▶ [TASK ITEM] The copy should hold exactly the lines below from the one that contains "άνθρωπος: όμου (λ." through the one that contains "asa em Osasco. A empresa oferece" and nothing else, so no pictures.

▶ [Collection entries]
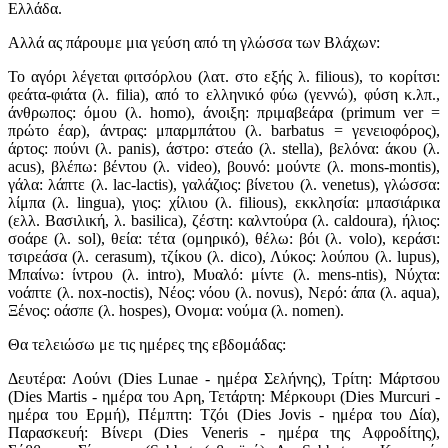
Ελλάδα.
Αλλά ας πάρουμε μια γεύση από τη γλώσσα των Βλάχων:
Το αγόρι λέγεται φιτσόρλου (λατ. στο εξής λ. filious), το κορίτσι:
φεάτα-φιάτα (λ. filia), από το ελληνικό φύω (γεννώ), φύση κ.λπ.,
άνθρωπος: όμου (λ. homo), άνοιξη: πριμαβεάρα (primum ver =
πρώτο έαρ), άντρας: μπαρμπάτου (λ. barbatus = γενειοφόρος),
άρτος: πούνι (λ. panis), άστρο: στεάο (λ. stella), βελόνα: άκου (λ.
acus), βλέπω: βέντου (λ. video), βουνό: μούντε (λ. mons-montis),
γάλα: λάπτε (λ. lac-lactis), γαλάζιος: βίνετου (λ. venetus), γλώσσα:
λίμπα (λ. lingua), γιος: χίλιου (λ. filious), εκκλησία: μπασιάρικα
(ελλ. Βασιλική, λ. basilica), ζέστη: καλντούρα (λ. caldoura), ήλιος:
σοάρε (λ. sol), θεία: τέτα (ομηρικό), θέλω: βόι (λ. volo), κεράσι:
τσιρεάσα (λ. cerasum), τζίκου (λ. dico), Λύκος: λούπου (λ. lupus),
Μπαίνω: ίντρου (λ. intro), Μυαλό: μίντε (λ. mens-ntis), Νύχτα:
νοάπτε (λ. nox-noctis), Νέος: νόου (λ. novus), Νερό: άπα (λ. aqua),
Ξένος: οάσπε (λ. hospes), Ονομα: νούμα (λ. nomen).
Θα τελειώσω με τις ημέρες της εβδομάδας:
Δευτέρα: Λούνι (Dies Lunae - ημέρα Σελήνης), Τρίτη: Μάρτσου
(Dies Martis - ημέρα του Αρη, Τετάρτη: Μέρκουρι (Dies Murcuri -
ημέρα του Ερμή), Πέμπτη: Τζόι (Dies Jovis - ημέρα του Δία),
Παρασκευή: Βίνερι (Dies Veneris - ημέρα της Αφροδίτης),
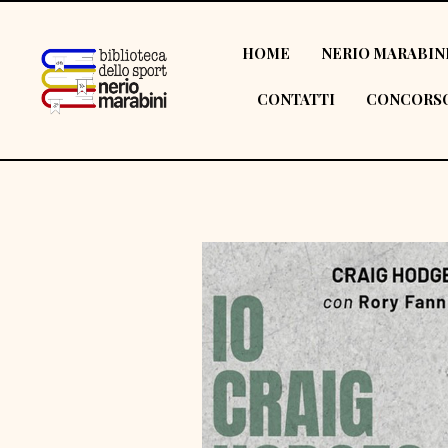
HOME
NERIO MARABIN
CONTATTI
CONCORSO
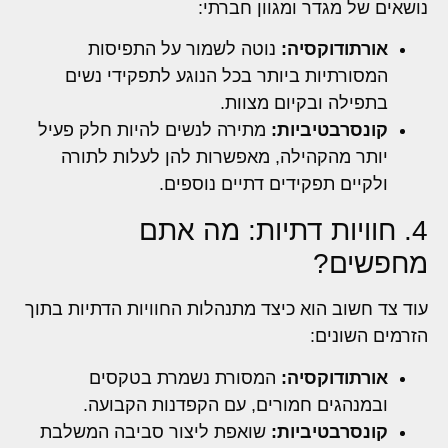
נושאים של מגדר ומגוון חברתי:
אורתודוקסיה:
נוטה לשמור על התפיסות
המסורתיות ביותר בכל הנוגע לתפקידי נשים
בתפילה ובקיום מצוות.
קונסרבטיביות:
מתירה לנשים להיות חלק פעיל
יותר מהקהילה, מאפשרות להן לעלות לתורה
ולקיים תפקידים דתיים נוספים.
4. חוויות דתיות: מה אתם
מחפשים?
עוד צד חשוב הוא כיצד מתנהלות החוויות הדתיות בתוך
הזרמים השונים:
אורתודוקסיה:
המסורת נשמרת בטקסים
ובמנהגים חמורים, עם הקפדנות הקבועה.
קונסרבטיביות:
שואפת ליצור סביבה המשלבת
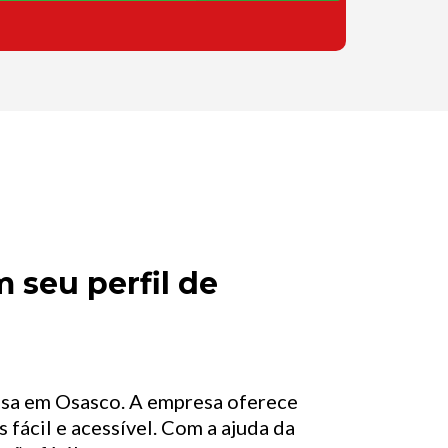
 seu perfil de
asa em Osasco. A empresa oferece
 fácil e acessível. Com a ajuda da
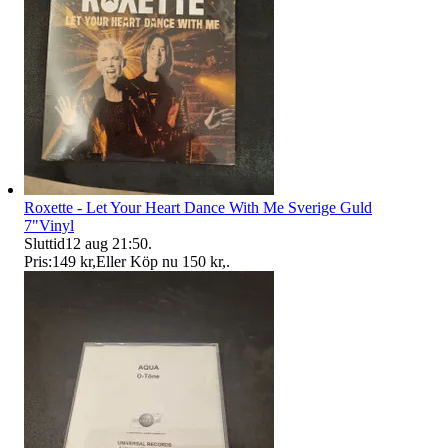
Roxette - Let Your Heart Dance With Me Sverige Guld
7"Vinyl
Sluttid
12 aug 21:50
.
Pris:
149 kr
,
Eller Köp nu
150 kr
,
.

▶ [EXERCISE SOLUTION]
άνθρωπος: όμου (λ. homo), άνοιξη: πριμαβεάρα (primum ver =
πρώτο έαρ), άντρας: μπαρμπάτου (λ. barbatus = γενειοφόρος),
άρτος: πούνι (λ. panis), άστρο: στεάο (λ. stella), βελόνα: άκου (λ.
acus), βλέπω: βέντου (λ. video), βουνό: μούντε (λ. mons-montis),
γάλα: λάπτε (λ. lac-lactis), γαλάζιος: βίνετου (λ. venetus), γλώσσα:
λίμπα (λ. lingua), γιος: χίλιου (λ. filious), εκκλησία: μπασιάρικα
(ελλ. Βασιλική, λ. basilica), ζέστη: καλντούρα (λ. caldoura), ήλιος:
σοάρε (λ. sol), θεία: τέτα (ομηρικό), θέλω: βόι (λ. volo), κεράσι:
τσιρεάσα (λ. cerasum), τζίκου (λ. dico), Λύκος: λούπου (λ. lupus),
Μπαίνω: ίντρου (λ. intro), Μυαλό: μίντε (λ. mens-ntis), Νύχτα:
νοάπτε (λ. nox-noctis), Νέος: νόου (λ. novus), Νερό: άπα (λ. aqua),
Ξένος: οάσπε (λ. hospes), Ονομα: νούμα (λ. nomen).
Θα τελειώσω με τις ημέρες της εβδομάδας:
Δευτέρα: Λούνι (Dies Lunae - ημέρα Σελήνης), Τρίτη: Μάρτσου
(Dies Martis - ημέρα του Αρη, Τετάρτη: Μέρκουρι (Dies Murcuri -
ημέρα του Ερμή), Πέμπτη: Τζόι (Dies Jovis - ημέρα του Δία),
Παρασκευή: Βίνερι (Dies Veneris - ημέρα της Αφροδίτης),
HOME
NERIO MARABIN
CONTATTI
CONCORSO
נושאים של מגדר ומגוון חברתי:
אורתודוקסיה:
נוטה לשמור על התפיסות
המסורתיות ביותר בכל הנוגע לתפקידי נשים
בתפילה ובקיום מצוות.
קונסרבטיביות:
מתירה לנשים להיות חלק פעיל
יותר מהקהילה, מאפשרות להן לעלות לתורה
ולקיים תפקידים דתיים נוספים.
4. חוויות דתיות: מה אתם
מחפשים?
עוד צד חשוב הוא כיצד מתנהלות החוויות הדתיות בתוך
הזרמים השונים:
אורתודוקסיה:
המסורת נשמרת בטקסים
ובמנהגים חמורים, עם הקפדנות הקבועה.
קונסרבטיביות:
שואפת ליצור סביבה המשלבת
 seu perfil de
asa em Osasco. A empresa oferece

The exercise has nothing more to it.